Because of this coalition, Kalamazoo County has been more aggressive in seeking the available state funds through the GSRP program and in being able to use those funds. In contrast, other communities around the state have been forced to return unused funds to the state. But in Kalamazoo County, with the training from KC Ready 4s and support from KRESA, more local pre-K providers are high-quality programs that are eligible for state funding. KC Ready4s provides tuition supplements to the GSRP funds to some pre-K providers, which makes these programs better able to participate in GSRP. With a coordinated effort from the entire coalition, including some door-to-door recruitment through the local community organizing group ISAAC in under-served neighborhoods, more parents are aware of their pre-K opportunities. Finally, KC Ready 4s directly provides sole financial support for pre-K for over 3% of all 4-year olds in Kalamazoo County who do not receive Head Start or GSRP funding.
I think this has broader lessons for pre-K around the country. Local implementation matters. Effective pre-K not only requires funding, but a local infrastructure to help train and develop providers and promote availability of the programs to parents. This seems to have been successfully done in other states, for example in North Carolina’s Smart Start and More at Four programs. And at least in Kalamazoo County, this local coalition seems to have been effective in multiplying the effects of the state pre-K funding.
There are still many challenges to pre-K’s future in Kalamazoo County and Michigan in general. These challenges include, perhaps most importantly, that the real inflation-adjusted funding per child for a half-day slot of $3,775 is still about 20% below the $4,518 funding per child (2015 dollars) for a half-day slot that Michigan provided in the 1990-2000 period (source: author’s calculations using the Consumer Price Index, and per-slot funding data from Michigan). As in other areas of Michigan education funding, Michigan’s struggling economy and deliberate political choices have led to nominal dollars for educational programs falling well behind inflation. The consequence of such low funding is that local pre-K programs must struggle to afford to pay pre-K teachers enough to consistently attract and retain high-quality teachers. Public school pre-K programs must choose to cross-subsidize pre-K with funds diverted from scarce K-12 allocations, and private pre-K programs must seek to raise supplementary funds from such sources as KC Ready 4s. This situation is not sustainable long-term without some more reliable sources of adequate pre-K funding.

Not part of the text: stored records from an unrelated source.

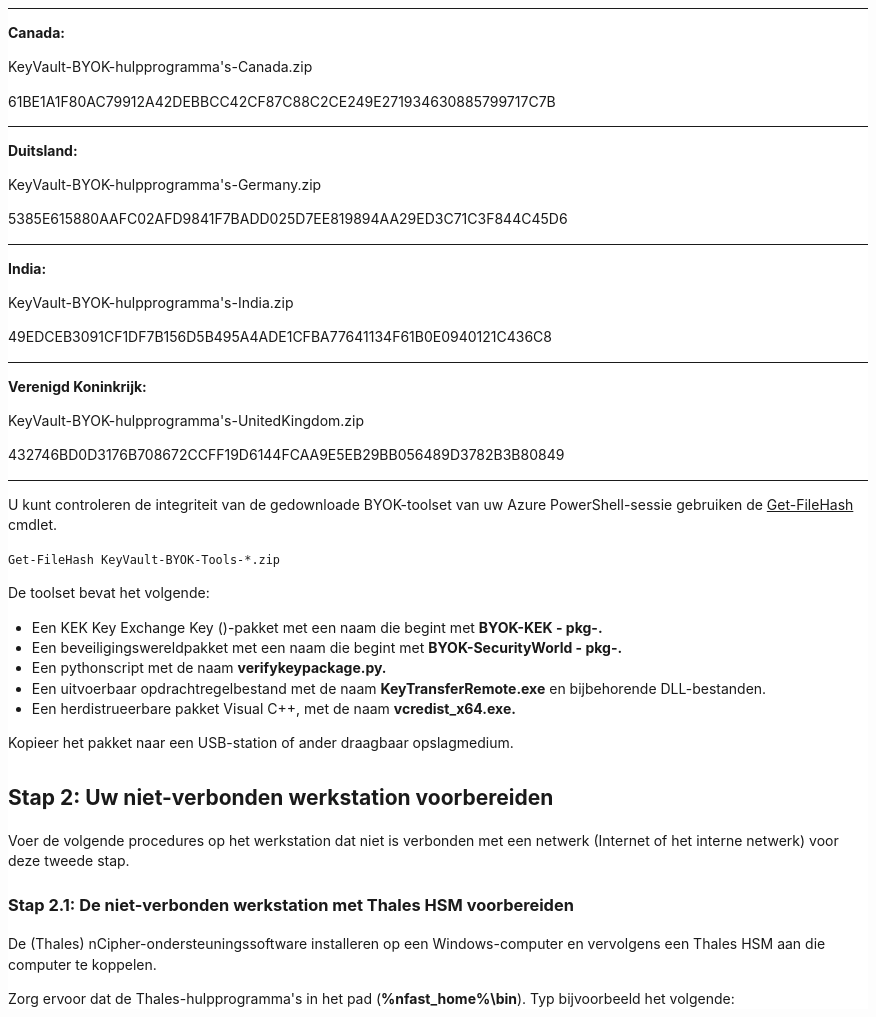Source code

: - - -
**Canada:**

KeyVault-BYOK-hulpprogramma's-Canada.zip

61BE1A1F80AC79912A42DEBBCC42CF87C88C2CE249E271934630885799717C7B

- - -
**Duitsland:**

KeyVault-BYOK-hulpprogramma's-Germany.zip

5385E615880AAFC02AFD9841F7BADD025D7EE819894AA29ED3C71C3F844C45D6

- - -
**India:**

KeyVault-BYOK-hulpprogramma's-India.zip

49EDCEB3091CF1DF7B156D5B495A4ADE1CFBA77641134F61B0E0940121C436C8

- - -
**Verenigd Koninkrijk:**

KeyVault-BYOK-hulpprogramma's-UnitedKingdom.zip

432746BD0D3176B708672CCFF19D6144FCAA9E5EB29BB056489D3782B3B80849

- - -

U kunt controleren de integriteit van de gedownloade BYOK-toolset van uw Azure PowerShell-sessie gebruiken de [Get-FileHash](https://technet.microsoft.com/library/dn520872.aspx) cmdlet.

    Get-FileHash KeyVault-BYOK-Tools-*.zip

De toolset bevat het volgende:

* Een KEK Key Exchange Key ()-pakket met een naam die begint met **BYOK-KEK - pkg-.**
* Een beveiligingswereldpakket met een naam die begint met **BYOK-SecurityWorld - pkg-.**
* Een pythonscript met de naam **verifykeypackage.py.**
* Een uitvoerbaar opdrachtregelbestand met de naam **KeyTransferRemote.exe** en bijbehorende DLL-bestanden.
* Een herdistrueerbare pakket Visual C++, met de naam **vcredist_x64.exe.**

Kopieer het pakket naar een USB-station of ander draagbaar opslagmedium.

## <a name="step-2-prepare-your-disconnected-workstation"></a>Stap 2: Uw niet-verbonden werkstation voorbereiden
Voer de volgende procedures op het werkstation dat niet is verbonden met een netwerk (Internet of het interne netwerk) voor deze tweede stap.

### <a name="step-21-prepare-the-disconnected-workstation-with-thales-hsm"></a>Stap 2.1: De niet-verbonden werkstation met Thales HSM voorbereiden
De (Thales) nCipher-ondersteuningssoftware installeren op een Windows-computer en vervolgens een Thales HSM aan die computer te koppelen.

Zorg ervoor dat de Thales-hulpprogramma's in het pad (**%nfast_home%\bin**). Typ bijvoorbeeld het volgende:
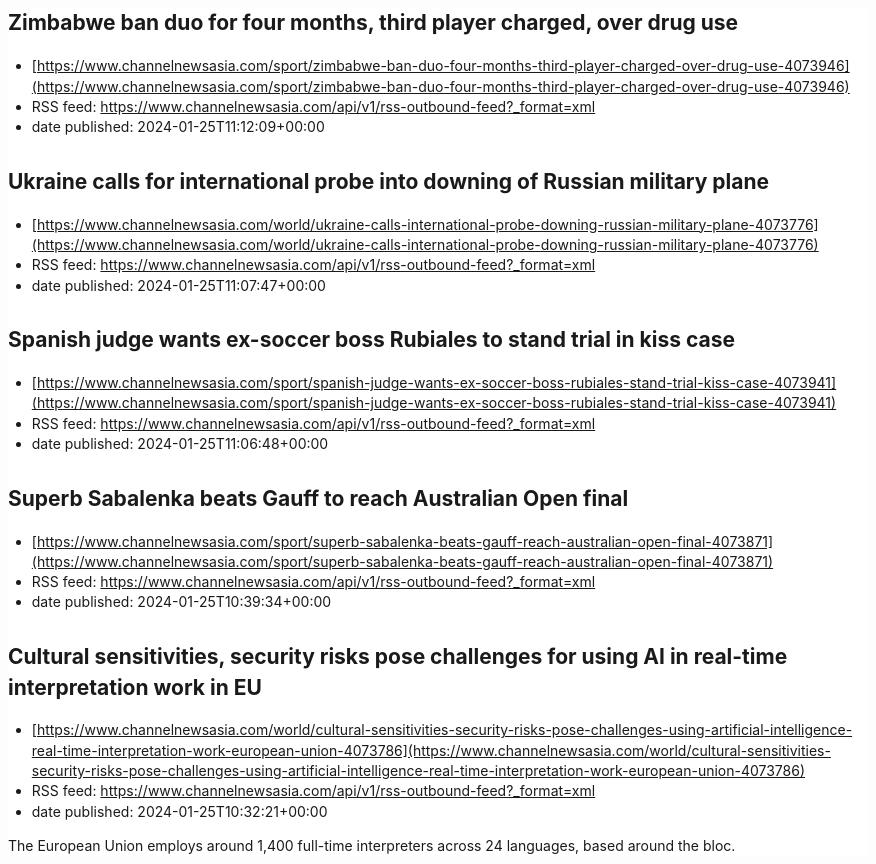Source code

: 

## Zimbabwe ban duo for four months, third player charged, over drug use
 - [https://www.channelnewsasia.com/sport/zimbabwe-ban-duo-four-months-third-player-charged-over-drug-use-4073946](https://www.channelnewsasia.com/sport/zimbabwe-ban-duo-four-months-third-player-charged-over-drug-use-4073946)
 - RSS feed: https://www.channelnewsasia.com/api/v1/rss-outbound-feed?_format=xml
 - date published: 2024-01-25T11:12:09+00:00



## Ukraine calls for international probe into downing of Russian military plane
 - [https://www.channelnewsasia.com/world/ukraine-calls-international-probe-downing-russian-military-plane-4073776](https://www.channelnewsasia.com/world/ukraine-calls-international-probe-downing-russian-military-plane-4073776)
 - RSS feed: https://www.channelnewsasia.com/api/v1/rss-outbound-feed?_format=xml
 - date published: 2024-01-25T11:07:47+00:00



## Spanish judge wants ex-soccer boss Rubiales to stand trial in kiss case
 - [https://www.channelnewsasia.com/sport/spanish-judge-wants-ex-soccer-boss-rubiales-stand-trial-kiss-case-4073941](https://www.channelnewsasia.com/sport/spanish-judge-wants-ex-soccer-boss-rubiales-stand-trial-kiss-case-4073941)
 - RSS feed: https://www.channelnewsasia.com/api/v1/rss-outbound-feed?_format=xml
 - date published: 2024-01-25T11:06:48+00:00



## Superb Sabalenka beats Gauff to reach Australian Open final
 - [https://www.channelnewsasia.com/sport/superb-sabalenka-beats-gauff-reach-australian-open-final-4073871](https://www.channelnewsasia.com/sport/superb-sabalenka-beats-gauff-reach-australian-open-final-4073871)
 - RSS feed: https://www.channelnewsasia.com/api/v1/rss-outbound-feed?_format=xml
 - date published: 2024-01-25T10:39:34+00:00



## Cultural sensitivities, security risks pose challenges for using AI in real-time interpretation work in EU
 - [https://www.channelnewsasia.com/world/cultural-sensitivities-security-risks-pose-challenges-using-artificial-intelligence-real-time-interpretation-work-european-union-4073786](https://www.channelnewsasia.com/world/cultural-sensitivities-security-risks-pose-challenges-using-artificial-intelligence-real-time-interpretation-work-european-union-4073786)
 - RSS feed: https://www.channelnewsasia.com/api/v1/rss-outbound-feed?_format=xml
 - date published: 2024-01-25T10:32:21+00:00

The European Union employs around 1,400 full-time interpreters across 24 languages, based around the bloc.
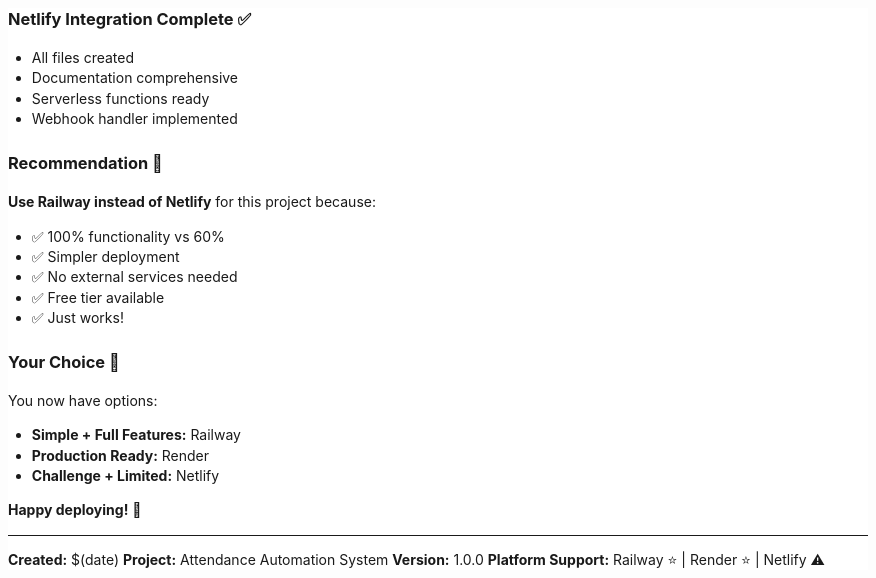 ### Netlify Integration Complete ✅
- All files created
- Documentation comprehensive
- Serverless functions ready
- Webhook handler implemented

### Recommendation 🎯
**Use Railway instead of Netlify** for this project because:
- ✅ 100% functionality vs 60%
- ✅ Simpler deployment
- ✅ No external services needed
- ✅ Free tier available
- ✅ Just works!

### Your Choice 🤔
You now have options:
- **Simple + Full Features:** Railway
- **Production Ready:** Render
- **Challenge + Limited:** Netlify

**Happy deploying!** 🚀

---

**Created:** $(date)
**Project:** Attendance Automation System
**Version:** 1.0.0
**Platform Support:** Railway ⭐ | Render ⭐ | Netlify ⚠️
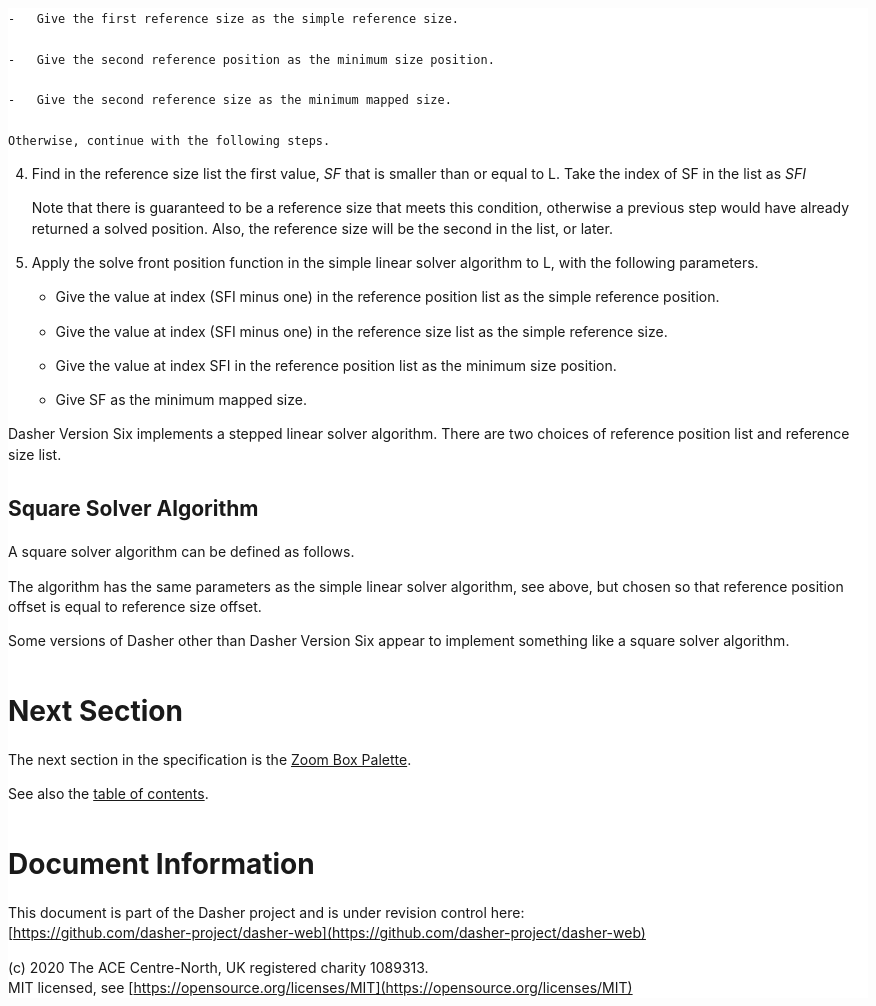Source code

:     -   Give the first reference size as the simple reference size.

    -   Give the second reference position as the minimum size position.

    -   Give the second reference size as the minimum mapped size.

    Otherwise, continue with the following steps.

4.  Find in the reference size list the first value, *SF* that is smaller than
    or equal to L. Take the index of SF in the list as *SFI*

    Note that there is guaranteed to be a reference size that meets this
    condition, otherwise a previous step would have already returned a solved
    position. Also, the reference size will be the second in the list, or later.

5.  Apply the solve front position function in the simple linear solver
    algorithm to L, with the following parameters.

    -   Give the value at index (SFI minus one) in the reference position list
        as the simple reference position.

    -   Give the value at index (SFI minus one) in the reference size list as
        the simple reference size.

    -   Give the value at index SFI in the reference position list as the
        minimum size position.

    -   Give SF as the minimum mapped size.

Dasher Version Six implements a stepped linear solver algorithm. There are two
choices of reference position list and reference size list.  

## Square Solver Algorithm
A square solver algorithm can be defined as follows.

The algorithm has the same parameters as the simple linear solver algorithm, see
above, but chosen so that reference position offset is equal to reference size
offset.

Some versions of Dasher other than Dasher Version Six appear to implement
something like a square solver algorithm.

# Next Section
The next section in the specification is the
[Zoom Box Palette](../05ZoomBoxPalette/ZoomBoxPalette.md).

See also the [table of contents](../).

# Document Information
This document is part of the Dasher project and is under revision control here:  
[https://github.com/dasher-project/dasher-web](https://github.com/dasher-project/dasher-web)

(c) 2020 The ACE Centre-North, UK registered charity 1089313.  
MIT licensed, see [https://opensource.org/licenses/MIT](https://opensource.org/licenses/MIT)
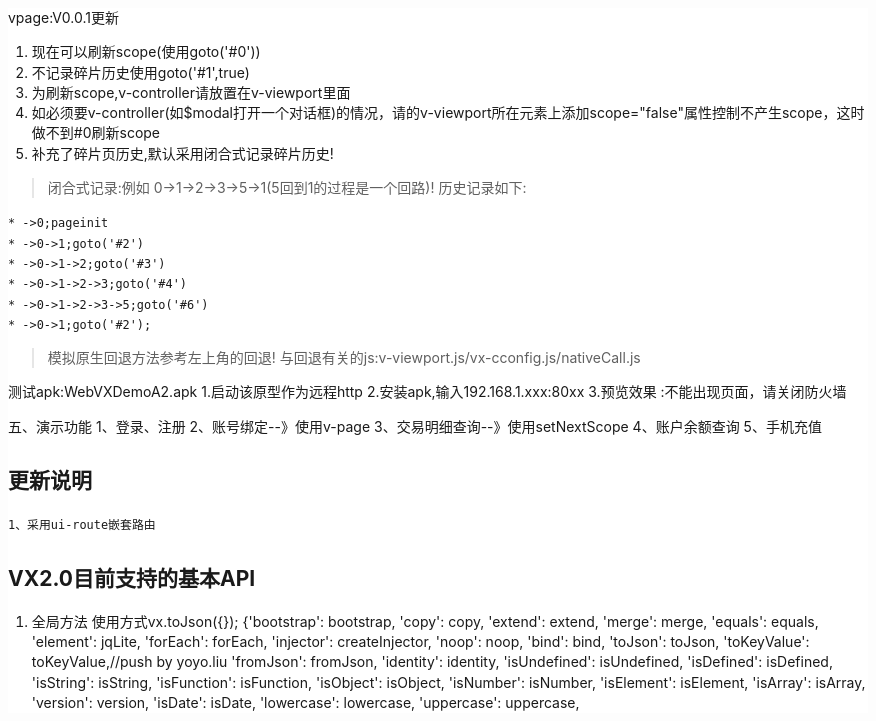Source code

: vpage:V0.0.1更新
1. 现在可以刷新scope(使用goto('#0'))
2. 不记录碎片历史使用goto('#1',true)
3. 为刷新scope,v-controller请放置在v-viewport里面
4. 如必须要v-controller(如$modal打开一个对话框)的情况，请的v-viewport所在元素上添加scope="false"属性控制不产生scope，这时做不到#0刷新scope
5. 补充了碎片页历史,默认采用闭合式记录碎片历史!
> 闭合式记录:例如 0->1->2->3->5->1(5回到1的过程是一个回路)!
> 历史记录如下:

    * ->0;pageinit
    * ->0->1;goto('#2')
    * ->0->1->2;goto('#3')
    * ->0->1->2->3;goto('#4')
    * ->0->1->2->3->5;goto('#6')
    * ->0->1;goto('#2');

> 模拟原生回退方法参考左上角的回退!
与回退有关的js:v-viewport.js/vx-cconfig.js/nativeCall.js

测试apk:WebVXDemoA2.apk
1.启动该原型作为远程http
2.安装apk,输入192.168.1.xxx:80xx
3.预览效果
:不能出现页面，请关闭防火墙

五、演示功能
1、登录、注册
2、账号绑定--》使用v-page
3、交易明细查询--》使用setNextScope
4、账户余额查询
5、手机充值

## 更新说明
	1、采用ui-route嵌套路由


## VX2.0目前支持的基本API
1.	全局方法 使用方式vx.toJson({});
	{'bootstrap': bootstrap,
    'copy': copy,
    'extend': extend,
    'merge': merge,
    'equals': equals,
    'element': jqLite,
    'forEach': forEach,
    'injector': createInjector,
    'noop': noop,
    'bind': bind,
    'toJson': toJson,
    'toKeyValue': toKeyValue,//push by yoyo.liu
    'fromJson': fromJson,
    'identity': identity,
    'isUndefined': isUndefined,
    'isDefined': isDefined,
    'isString': isString,
    'isFunction': isFunction,
    'isObject': isObject,
    'isNumber': isNumber,
    'isElement': isElement,
    'isArray': isArray,
    'version': version,
    'isDate': isDate,
    'lowercase': lowercase,
    'uppercase': uppercase,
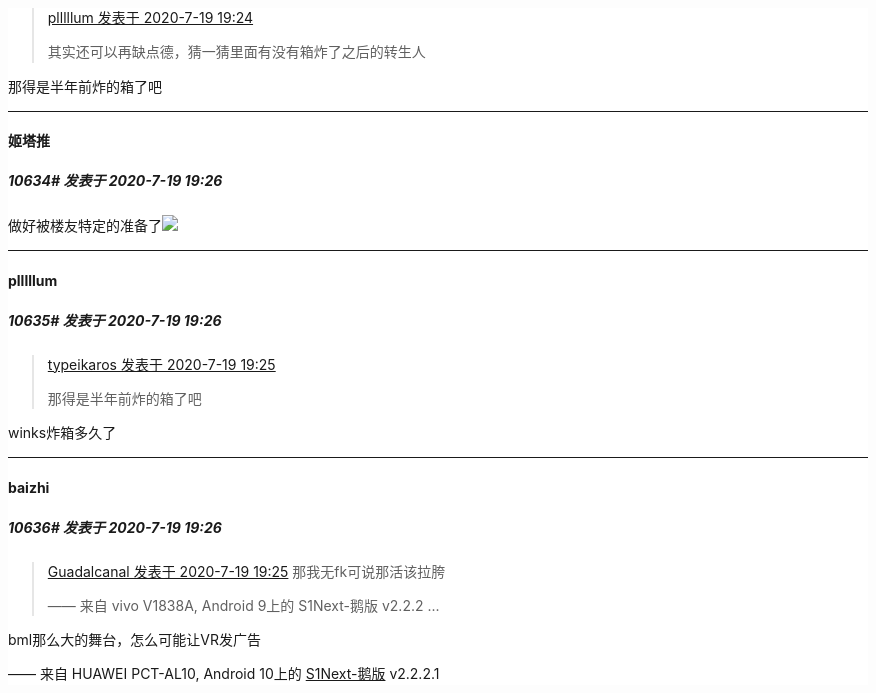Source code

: 

<blockquote><a href="httphttps://bbs.saraba1st.com/2b/forum.php?mod=redirect&amp;goto=findpost&amp;pid=48153781&amp;ptid=1945741" target="_blank">plllllum 发表于 2020-7-19 19:24</a>

其实还可以再缺点德，猜一猜里面有没有箱炸了之后的转生人</blockquote>
那得是半年前炸的箱了吧







-----

####  姬塔推  
##### 10634#       发表于 2020-7-19 19:26




做好被楼友特定的准备了<img src="https://static.saraba1st.com/image/smiley/face2017/067.png" referrerpolicy="no-referrer">







-----

####  plllllum  
##### 10635#       发表于 2020-7-19 19:26



<blockquote><a href="httphttps://bbs.saraba1st.com/2b/forum.php?mod=redirect&amp;goto=findpost&amp;pid=48153805&amp;ptid=1945741" target="_blank">typeikaros 发表于 2020-7-19 19:25</a>

那得是半年前炸的箱了吧</blockquote>
winks炸箱多久了







-----

####  baizhi  
##### 10636#       发表于 2020-7-19 19:26



<blockquote><a href="httphttps://bbs.saraba1st.com/2b/forum.php?mod=redirect&amp;goto=findpost&amp;pid=48153800&amp;ptid=1945741" target="_blank">Guadalcanal 发表于 2020-7-19 19:25</a>
那我无fk可说那活该拉胯

—— 来自 vivo V1838A, Android 9上的 S1Next-鹅版 v2.2.2 ...</blockquote>
bml那么大的舞台，怎么可能让VR发广告

—— 来自 HUAWEI PCT-AL10, Android 10上的 [S1Next-鹅版](https://github.com/ykrank/S1-Next/releases) v2.2.2.1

This Michigan challenge is also a national challenge. Even as states begin to rebuild pre-K funding as the U.S. continues recovering from the Great Recession, a key issue is: are states as interested in providing the needed funding per pre-K slot to ensure quality as they are in simply expanding the number of pre-K slots? There is always the temptation to try to get large numbers for pre-K slots provided, with less concern about whether the funding is adequate to consistently support pre-K quality. But what is ultimately important is access to quality pre-K programs, not simply access.
For some local news coverage of my February 23 speech, see the article by Julie Mack in the Kalamazoo Gazette. The complete speech and PowerPoint are at the Upjohn Institute website. The bulk of the speech and PowerPoint did NOT focus specifically on Kalamazoo. Rather, the speech provided some information about why the Head Start experiment does not show that pre-K effects fade in adulthood, and why pre-K education is a particularly attractive economic investment in skills development.